Délimitée au nord par Arles, la ville aux 2 500 ans d’histoire, au sud-ouest par les Saintes-Maries-de-la-Mer et au sud-est par Port-Saint-Louis-du-Rhône, la Camargue revêt la forme d’un triangle pris en étau entre deux bras du Rhône et la Méditerranée. Soit un vaste territoire de 150 000 hectares qui flirte sans cesse avec l’eau.

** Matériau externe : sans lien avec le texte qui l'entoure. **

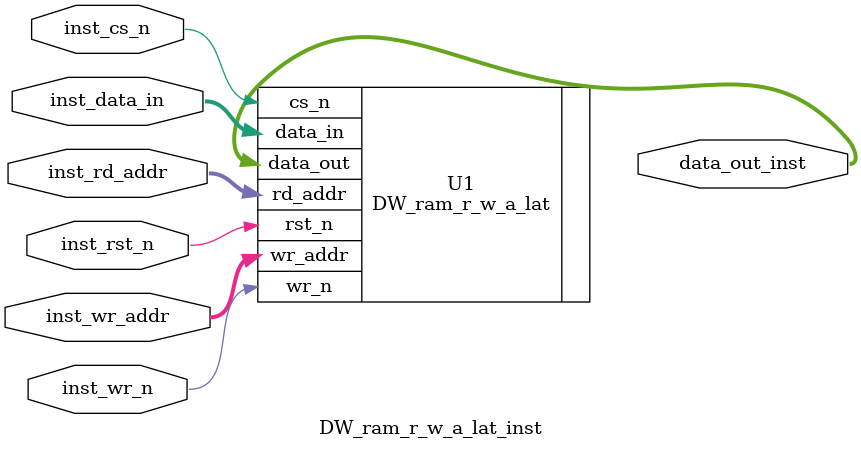
<source format=v>
module DW_ram_r_w_a_lat_inst(inst_rst_n, inst_cs_n, inst_wr_n, inst_rd_addr,
                             inst_wr_addr, inst_data_in, data_out_inst );
  parameter data_width = 8;
  parameter depth = 8;
  parameter rst_mode = 1;
  `define bit_width_depth 3 // ceil(log2(depth)) 

  input inst_rst_n;
  input inst_cs_n;
  input inst_wr_n;
  input [`bit_width_depth-1 : 0] inst_rd_addr;
  input [`bit_width_depth-1 : 0] inst_wr_addr;
  input [data_width-1 : 0] inst_data_in;
  output [data_width-1 : 0] data_out_inst;

  // Instance of DW_ram_r_w_a_lat
  DW_ram_r_w_a_lat #(data_width, depth, rst_mode)
    U1 (.rst_n(inst_rst_n),   .cs_n(inst_cs_n),   .wr_n(inst_wr_n),         .rd_addr(inst_rd_addr),   .wr_addr(inst_wr_addr),
        .data_in(inst_data_in),   .data_out(data_out_inst) );
endmodule


</source>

Une configuration qui a favorisé le développement de milieux naturels et d’une biodiversité uniques, dont nous partons sur les traces.

Une mosaïque de paysages

Bien que d’un relief relativement plat, la Camargue se prévaut d’une multitude de paysages au creux desquels eau douce, eau salée et eau saumâtre (mélange d’eau douce et d’eau de mer) se rencontrent. Un maillage aqueux très rare qui fait toute la particularité de cette région. Ici, marais salants, sansouires (terres inondées lors des marées), prairies, lagunes ou encore plages constellent les lieux. Sans oublier les parcelles délicatement façonnées par l’Homme, qui a su tirer profit de l’hydrologie de la région pour développer une agriculture raisonnée. Á commencer par celle du riz. Et pour cause, les rizières, favorisant le dessalement des sols, leur ont permis de cultiver du blé ou encore des tournesols. Enfin, il ne faudrait pas oublier les salines, véritable institution, en particulier à Aigues-Mortes, dont l’étourdissante nappe rose se fait le miroir de ces paysages hors du commun.

Une manne de biodiversité

Cette diversité d’écosystèmes camarguais se fait le refuge d’une faune et d’une flore tout aussi variées. En témoignent les nombreuses espèces de végétaux qui y fleurissent. Si les roseaux épousent les berges des étangs aux côtés des renoncules d’eau, des iris jaunes et des genêts tandis que la lavande de mer tapisse les prairies, c’est sans doute la salicorne qui se fait la digne représentante de cette région. Et pour cause, celle-ci est dite halophile, c’est-à-dire qu’elle a besoin d’une forte concentration de sel dans son environnement pour se développer. Autant dire que dans cette plaine alluviale, elle est servie. Tout comme les flamants roses qui batifolent, eux, dans les eaux saumâtres. Ils ne sont d’ailleurs pas les seuls. Carrefour migratoire, la Camargue accueille chaque année près de 150 000 volatiles. S’il y a bien un animal qui ne compte aller nulle part, c’est le fameux cheval camarguais. Emblème de la région, il vit en semi-liberté dans les marais avec les taureaux sauvages. Autant d’espèces interdépendantes les unes des autres. Un équilibre fragile sur lequel veille le parc naturel régional de Camargue.